The recent launch of the ‘Swachh Bharat’ initiative by the Prime Minister seems to have gone down well with the nation. Not surprising, since ours is a country that could definitely do with some reminders on cleanliness.
We all grew up hearing and memorising Mahatma Gandhi’s quote about cleanliness being next to godliness, but somehow, for the vast majority of our countrymen and women, convenience has always been the bigger priority. So we spit and throw garbage wherever it’s convenient to. Our men (much more than women) piss by the roadside, instead of holding on till we find a toilet. And we always have the excuse that others are doing it too.
So, yes, cleaning up our streets, and surroundings, is definitely a good thing to be taken up. As a first step.
I say that because physically cleaning our surroundings will not cure much until we adopt cleanliness as a mental attitude. The phrase ‘to come clean’ is what I’d like to see happening in our society. So much goes on hidden, unseen, unknown or is deliberately made mysterious or obfuscated – in society, in bureaucracy, and even in our traditions and rituals.
And things that never see the light, never get cleaned.
Coming specifically to the question of brands, it’s obvious that brands and those who lead them can find some part of the world around them to clean up. And then share the before/ after pics with their followers on social media. The stronger brands may also inspire their followers to lead clean up initiatives in their neighbourhoods.
But what if brands walked the talk a little more imaginatively? What if they could ‘clean-up’ their own virtual surroundings – the media that they ‘live’ in?
I’m imagining brands cleaning up their plethora of variants that no one is interested in. I’m hoping to see brands being more transparent and sharing how their manufacturing and quality control happens. I’m thinking brands cleaning up their websites and making information easier for consumers to access.
Wouldn’t it be great if brands cleaned up communication and packaging design to make their ingredients and benefits clearer? Could they rethink the use of plastic packaging that ends blown about by the wind, and eventually in the stomachs of cows? And if they didn’t know where to start, what if they simply made an effort and asked everyone for ideas?
I think the SwachhBharat initiative is a great opportunity for brands to step forward and make a clean start towards a new kind of marketing – one that respects and honours the consumer with transparency, with the knowledge that this is a brand with nothing to hide.

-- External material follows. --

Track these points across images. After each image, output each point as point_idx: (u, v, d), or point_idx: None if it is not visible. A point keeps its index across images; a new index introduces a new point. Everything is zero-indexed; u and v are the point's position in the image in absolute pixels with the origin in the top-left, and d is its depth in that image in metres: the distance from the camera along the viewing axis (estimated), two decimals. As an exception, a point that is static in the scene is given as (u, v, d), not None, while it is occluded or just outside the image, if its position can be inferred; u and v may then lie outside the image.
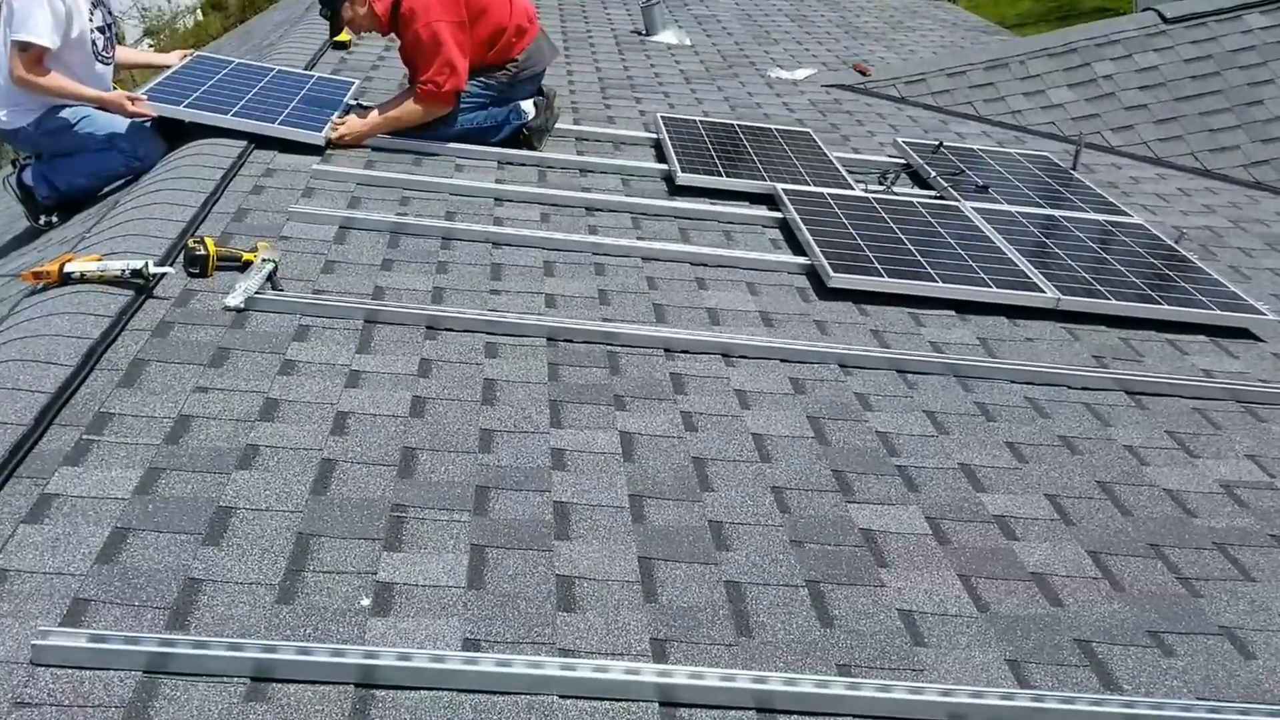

What’s there to hide anyway if you’re making it with pride? Let’s draw the curtains of marketing aside, open the windows and allow in some fresh air of public scrutiny and opinion into our creations and the methods we follow. Being open to criticism is what will give us fodder for improvement.
In my opinion, in this age of information empowerment, the more we share of our own worlds with our consumers, the more the acceptance we will find in their worlds.
All lasting relationships are built on that principle, no?